Level 3: Per-Route Global (100 samples, 2h window)

"Is this specific IP (1.2.3.4) burned everywhere?"

Tracks at the individual proxy IP level. When an IP is globally blocked (success rate < 10% across all users), it triggers a deprecation process: 1-hour grace period, then the IP is destroyed and a fresh one provisioned.

Level 4: Per-Route + Country (50 samples, 24h window)

"Is this IP blocked in Iran but working in the US?"

The most granular level. A proxy IP might be blocked by Iranian censors but working perfectly for US users. This signal tells the catalog to exclude this specific IP for Iranian users while keeping it available for everyone else. No IP is wasted.

VPS Pool Management

Each arm's proxy pool is managed automatically:

  • Base pool size: Configurable per protocol track (e.g., 2 routes per location)
  • Capacity scaling: When unique device count (via HyperLogLog) exceeds 70% of max_clients × running_routes, new proxies are provisioned to bring utilization to ~50%
  • Deprecation replacement: When a globally-blocked proxy is destroyed, the pool worker sees the deficit and provisions a fresh IP

Device counting uses Redis HyperLogLog — an approximate unique counter that uses only 12KB of memory per route regardless of how many devices connect.
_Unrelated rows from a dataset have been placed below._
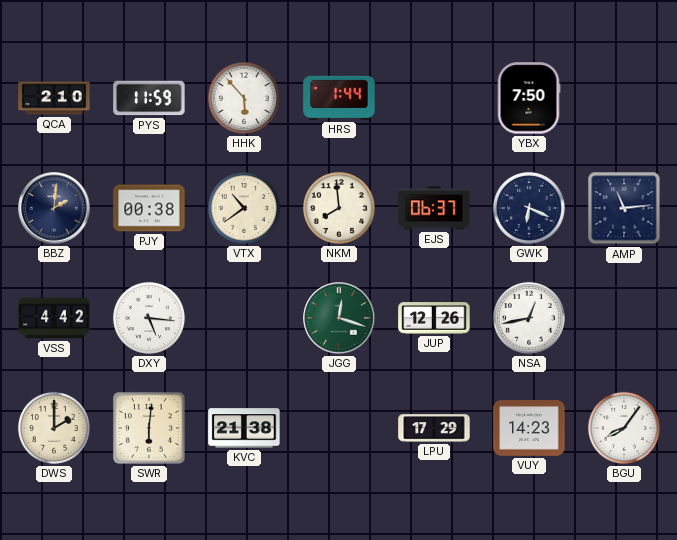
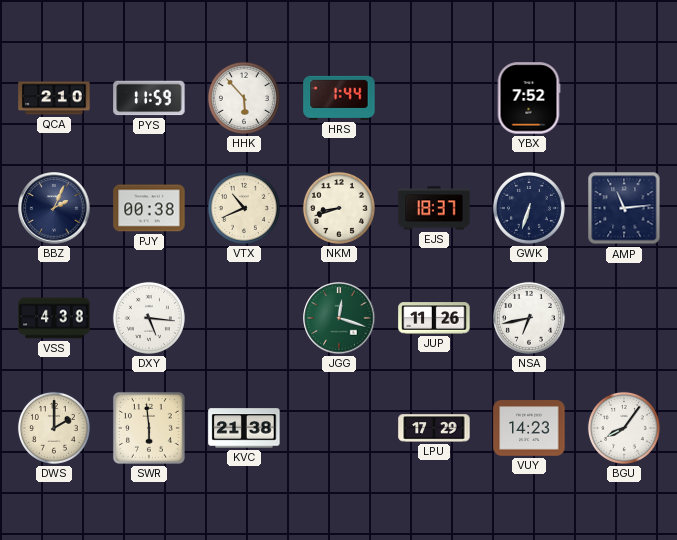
YBX: 7:50 -> 7:52
BBZ: 2:01 -> 2:04
VTX: 10:39 -> 10:41
NKM: 7:59 -> 8:42
EJS: 06:37 -> 18:37
GWK: 6:19 -> 6:33
VSS: 4:42 -> 4:38
JUP: 12:26 -> 11:26
NSA: 12:43 -> 6:43
SWR: 6:01 -> 5:59
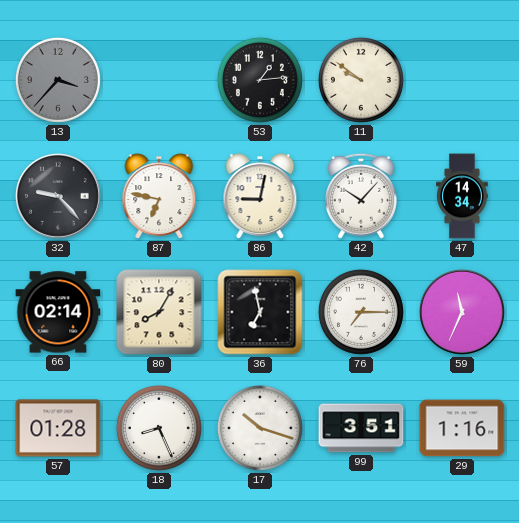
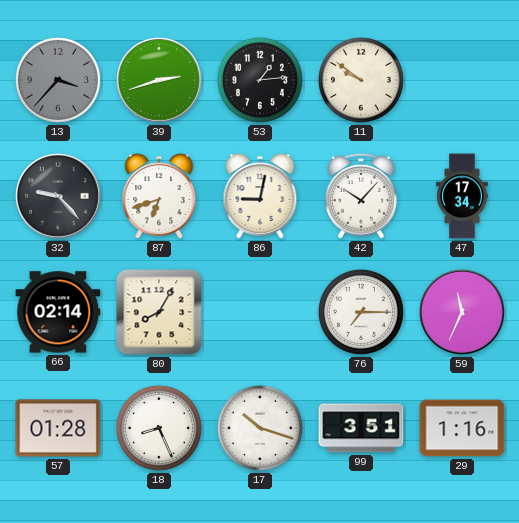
39: none -> 2:42
87: 6:47 -> 6:42
47: 14:34 -> 17:34
36: 6:58 -> none
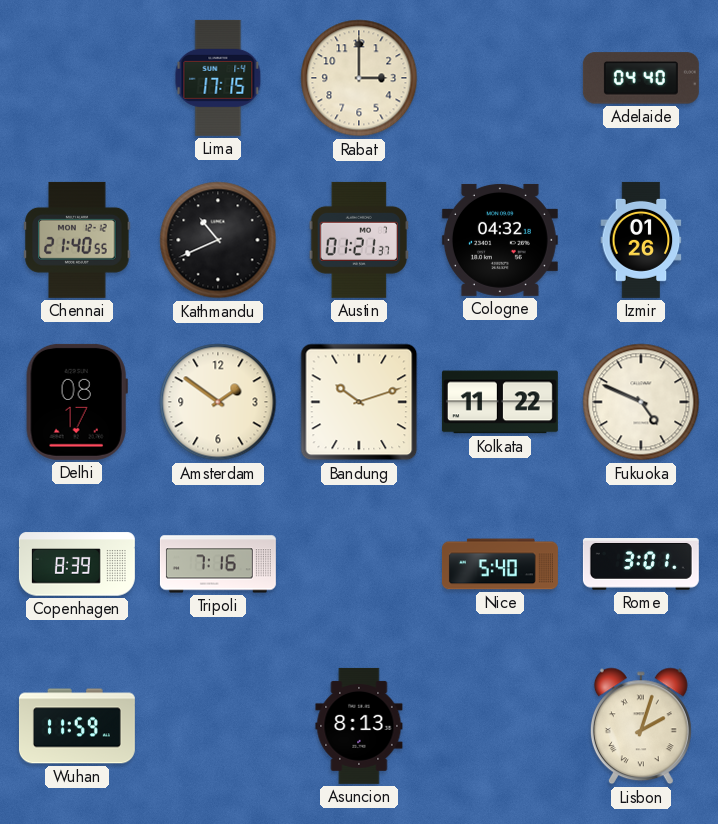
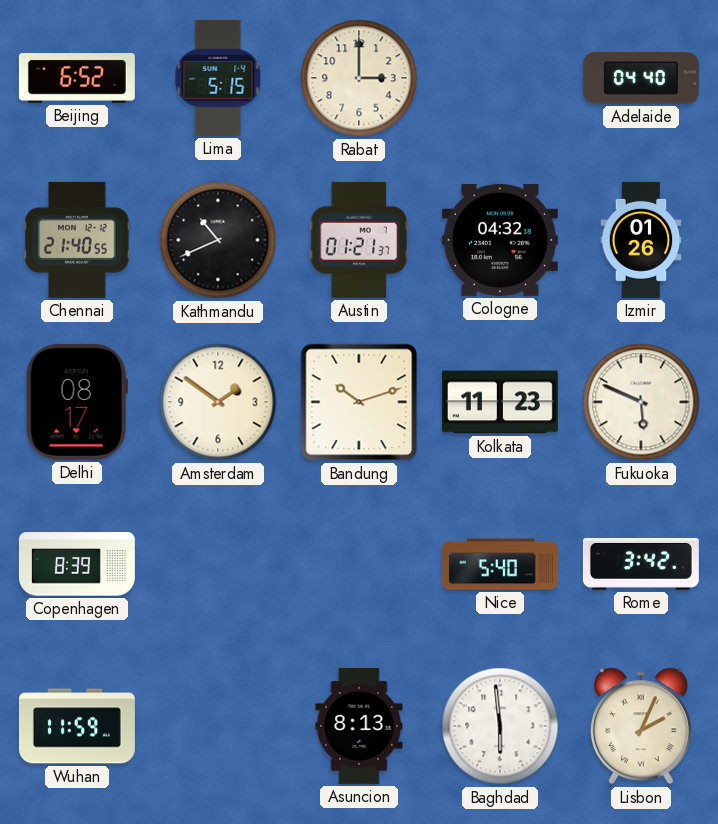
Beijing: none -> 6:52
Lima: 17:15 -> 5:15
Kolkata: 11:22 -> 11:23
Fukuoka: 4:49 -> 5:49
Tripoli: 7:16 -> none
Rome: 3:01 -> 3:42
Baghdad: none -> 5:59
Lisbon: 2:03 -> 2:04
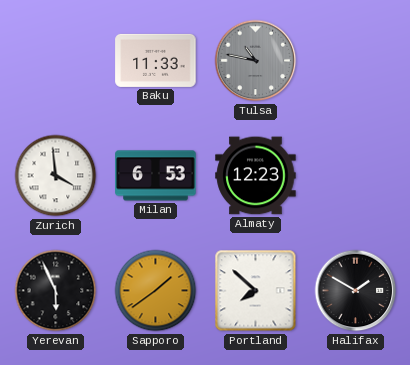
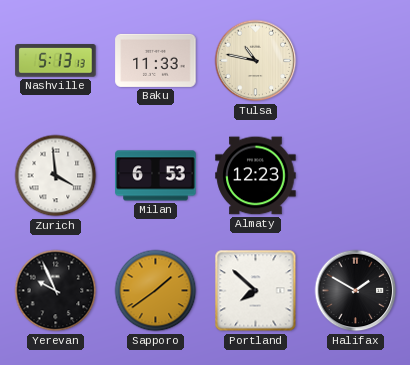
Nashville: none -> 5:13
Tulsa dial: grey -> cream
Yerevan: 5:56 -> 9:56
We use multi-key PFCOUNT to accurately count unique devices across multiple routes in the same arm.

Adaptive Polling

The server recommends how often the client should re-fetch its config, based on how confident the bandit is:

Confidence LevelPoll IntervalWhen
New ASN (< 10 observations)60 secondsLearning fast — need data
High uncertainty3 minutesStill exploring
Moderate confidence5 minutesSettling
Good confidence10 minutesMostly converged
Fully converged15 minutesStable assignment

This means a user on a new ISP gets optimal proxy assignment within minutes, while a user on a well-known ISP doesn't waste bandwidth re-fetching configs they already have.

Lessons Learned

The Positive Feedback Loop

Frankfurt was dominating the selection for a user on Comcast despite a closer region being available. EXP3's importance-weighted updates amplified early luck: a successful callback from a randomly-explored arm gave a disproportionate weight boost. Combined with a flat absolute latency sigmoid (1000ms and 700ms looked nearly identical) and slow weight decay (α=0.002), early luck compounded into persistent dominance.
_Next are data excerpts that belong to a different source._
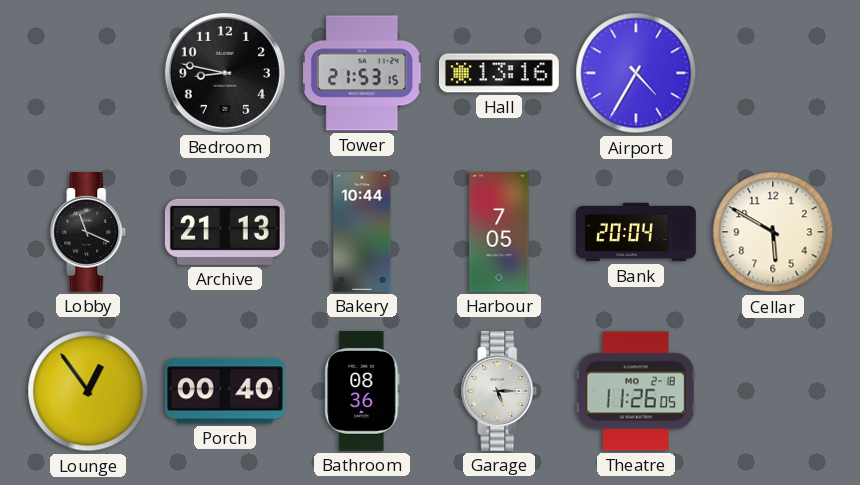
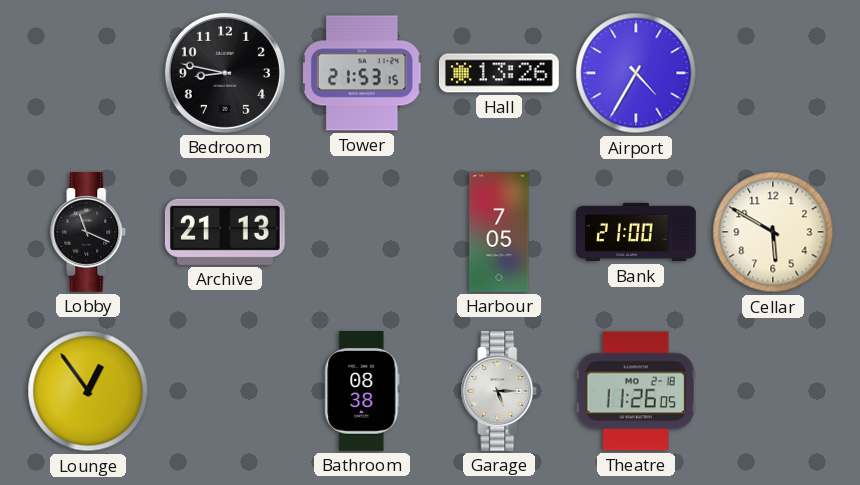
Hall: 13:16 -> 13:26
Bakery: 10:44 -> none
Bank: 20:04 -> 21:00
Porch: 00:40 -> none
Bathroom: 08:36 -> 08:38
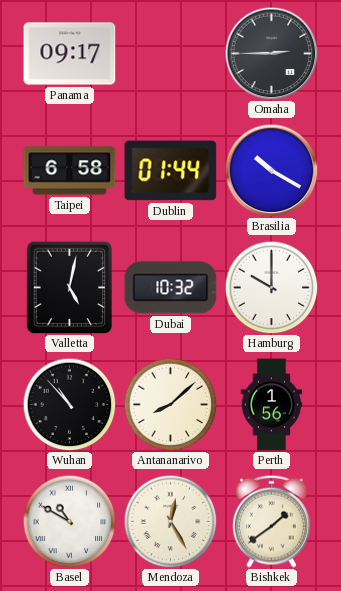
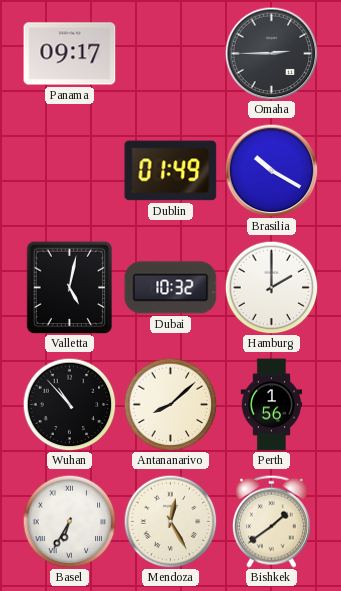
Taipei: 6:58 -> none
Dublin: 01:44 -> 01:49
Hamburg: 10:00 -> 2:00
Basel: 10:50 -> 6:35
The fix: relative latency rewards (so 700ms clearly beats 1000ms for this ASN), faster weight decay (α=0.01), and more exploration (γ=0.20).

Counting Users, Not Polls

We initially tracked "assignment count" — a lifetime counter incremented every config poll. With 60-second polling, one user generated 1,440 "assignments" per day per route. The capacity scaling system saw this as 1,440 users and over-provisioned wildly.
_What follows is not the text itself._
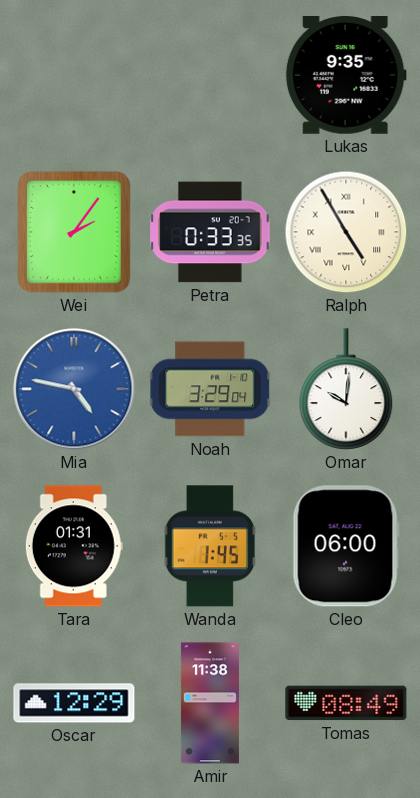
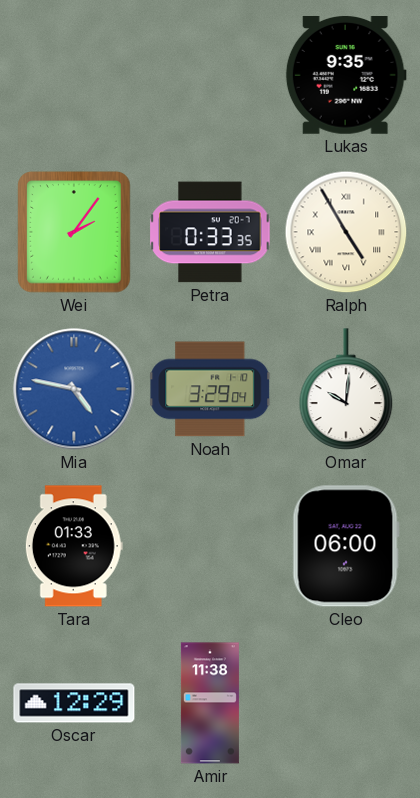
Tara: 01:31 -> 01:33
Wanda: 1:45 -> none
Tomas: 08:49 -> none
The fix: HyperLogLog unique device counting via Redis PFCOUNT, with multi-key union for per-arm totals.

What's Next

The bandit system is preparing for production deployment. Key upcoming work:

  • More protocols: Adding hysteria2, VLESS, and other protocols as additional arms
  • Production scaling: Optimizing for 2M+ active users across 100K+ ASNs

The bandit doesn't just assign proxies — it wages an automated, adaptive campaign against censorship, learning from every connection attempt and continuously shifting traffic to stay one step ahead of the censors.